> _LISTED RECORDS_:
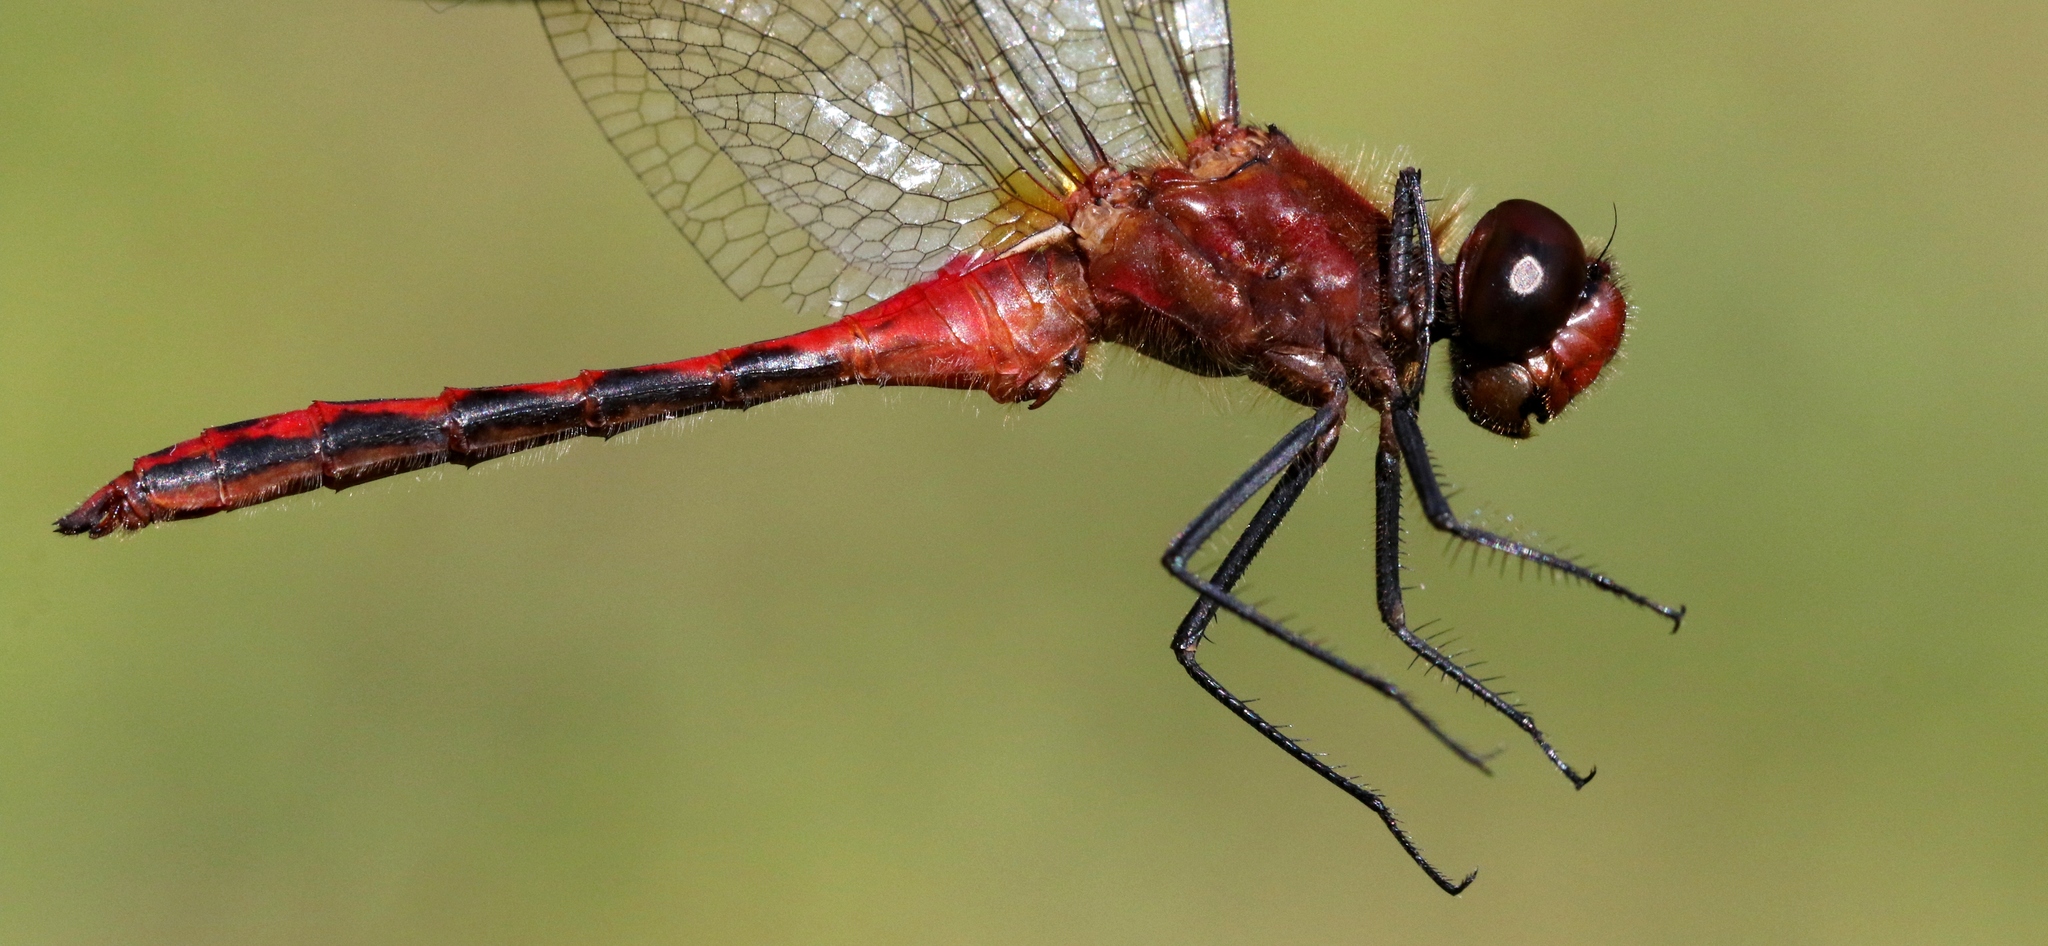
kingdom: Animalia
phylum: Arthropoda
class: Insecta
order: Odonata
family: Libellulidae
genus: Sympetrum
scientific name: Sympetrum internum
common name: Cherry-faced meadowhawk
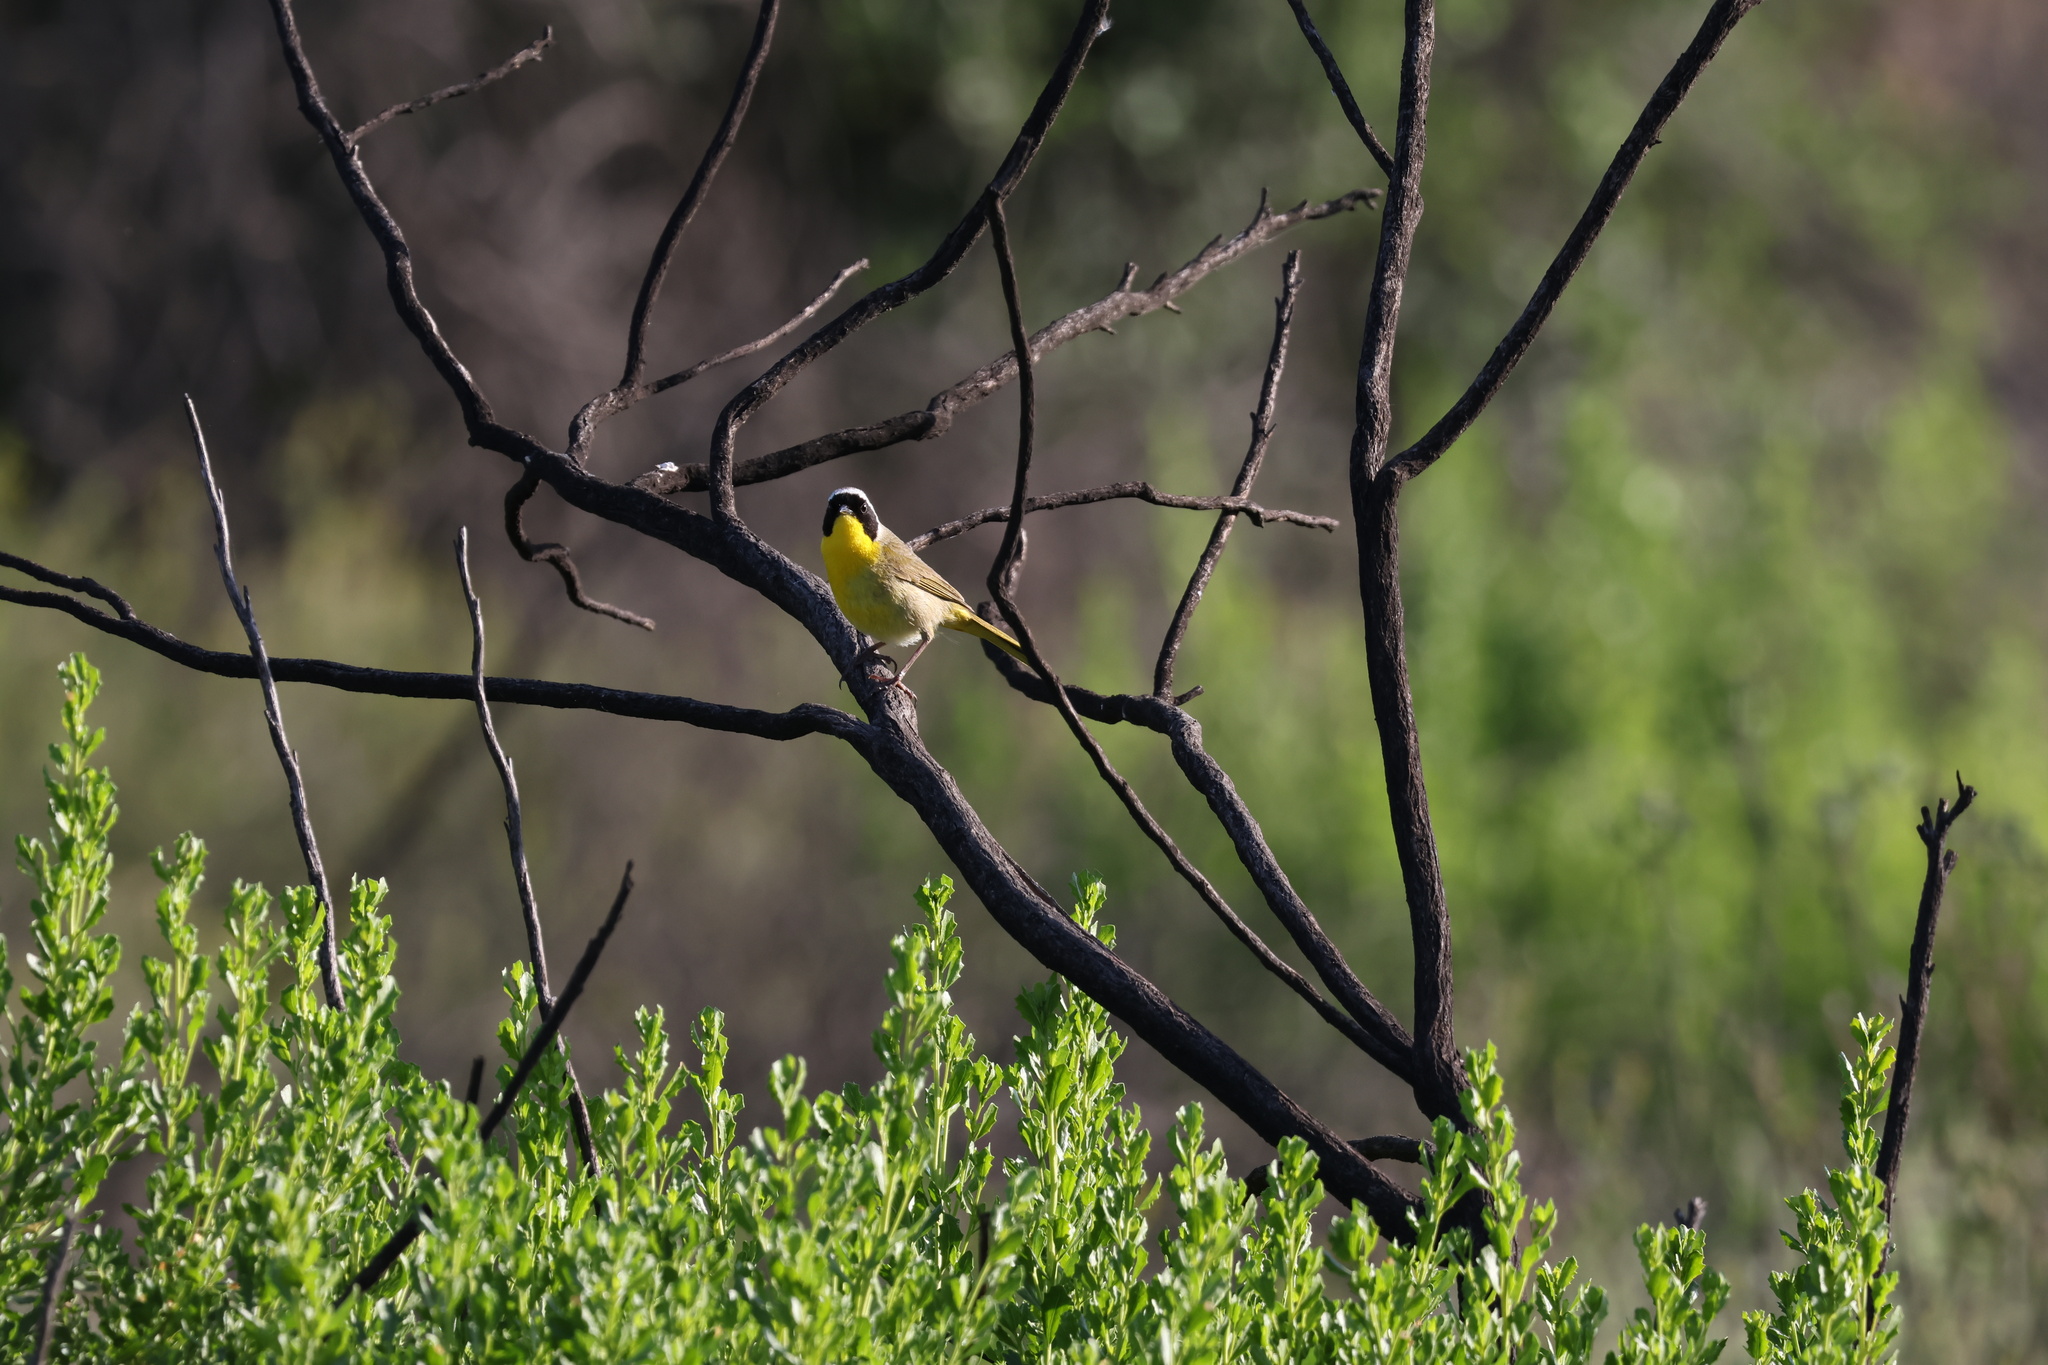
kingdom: Animalia
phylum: Chordata
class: Aves
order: Passeriformes
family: Parulidae
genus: Geothlypis
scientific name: Geothlypis trichas
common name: Common yellowthroat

> _TASK OBJECTIVE_:
Please reproduce every line of the material above word for word, leaving the pictures out.

> _OUTPUT OF THE TASK_:
kingdom: Animalia
phylum: Arthropoda
class: Insecta
order: Odonata
family: Libellulidae
genus: Sympetrum
scientific name: Sympetrum internum
common name: Cherry-faced meadowhawk
kingdom: Animalia
phylum: Chordata
class: Aves
order: Passeriformes
family: Parulidae
genus: Geothlypis
scientific name: Geothlypis trichas
common name: Common yellowthroat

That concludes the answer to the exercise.